* **Excerpt provided**:
────────

There have been hundreds of comments like the following from supporters of Senator Obama.
Obama's pastor made comments that are inexcusable, but he is also a respected figure who has done a lot of good for his community.
Comments that seemingly support Obama, and even in some ways support Reverend Wright, but at the same time seek to distance themselves from the hard truth of Reverend Wright's words.
Reverend Wright's remarks were not only excusable, they were true. And I blame every one of the people who say they are inexcusable, who called for Obama to denounce him for the damage this has done to Obama.
We all should have jumped to Obama's defense and to Rev Wright's defense. Instead people ran from him like he was some sort of pariah.
There are racial problems in this country. When my son has to overhear co-workers talk about "lynching that n*gger" and not kick somebody’s ass because he doesn’t want to lose the only halfway decent job he has found in years, that tells me there is a problem with racism in this country. When I mention here on Kos that you will hear a lot of Native Americans on reservations talk about the white power structure the way Reverend Wright did and in response I get told:
"...and others of us try to seek improvement and change outside of firewater and casinos."
that tells me there is a problem with racism in this country. When one of the Democratic candidates for president has no problem appealing to the worst of some white folks’ instincts by inserting race into the campaign in order to gain votes against a Black man, then there is a problem with racism in this country. And when the supporters of that Black man cannot rally to his support when the first so called controversial statements regarding race in this country are associated with him, that tells me there is a problem with racism in this country and there is a problem with courage amongst many of his supporters.
How many of you have read Martin Luther King Jr.'s Letter from a Birmingham jail lately? He talks about this very thing. Obama has enough of a tightrope to walk in regard to race without his white supporters running and hiding at the sight of an angry Black man in Obama's life. It is shameful the way so many of his supporters behaved when someone associated with Obama made white people uncomfortable.

────────

* **Given material**:
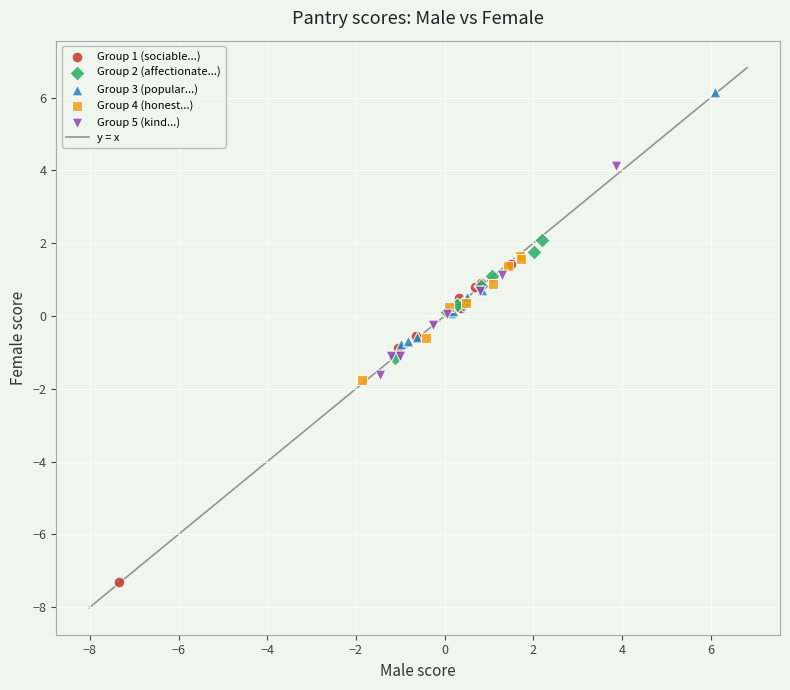

Which series has the largest Y range (max minus min)?

Group 1 (sociable...)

────────

Supply the next part of the post on Reverend Wright's remarks, starting after its final sentence. The listing is separate material from the post on Reverend Wright's remarks.

* **Response area**:
Read it and weep for this country if the behavior of many of Obama's supporters these past few days is the best we can do in regard to confronting racism in this country.
I must make two honest confessions to you, my Christian and Jewish brothers. First, I must confess that over the past few years I have been gravely disappointed with the white moderate. I have almost reached the regrettable conclusion that the Negro's great stumbling block in his stride toward freedom is not the White Citizen's Counciler or the Ku Klux Klanner, but the white moderate, who is more devoted to "order" than to justice; who prefers a negative peace which is the absence of tension to a positive peace which is the presence of justice; who constantly says: "I agree with you in the goal you seek, but I cannot agree with your methods of direct action"; who paternalistically believes he can set the timetable for another man's freedom; who lives by a mythical concept of time and who constantly advises the Negro to wait for a "more convenient season." Shallow understanding from people of good will is more frustrating than absolute misunderstanding from people of ill will. Lukewarm acceptance is much more bewildering than outright rejection. (emphasis mine)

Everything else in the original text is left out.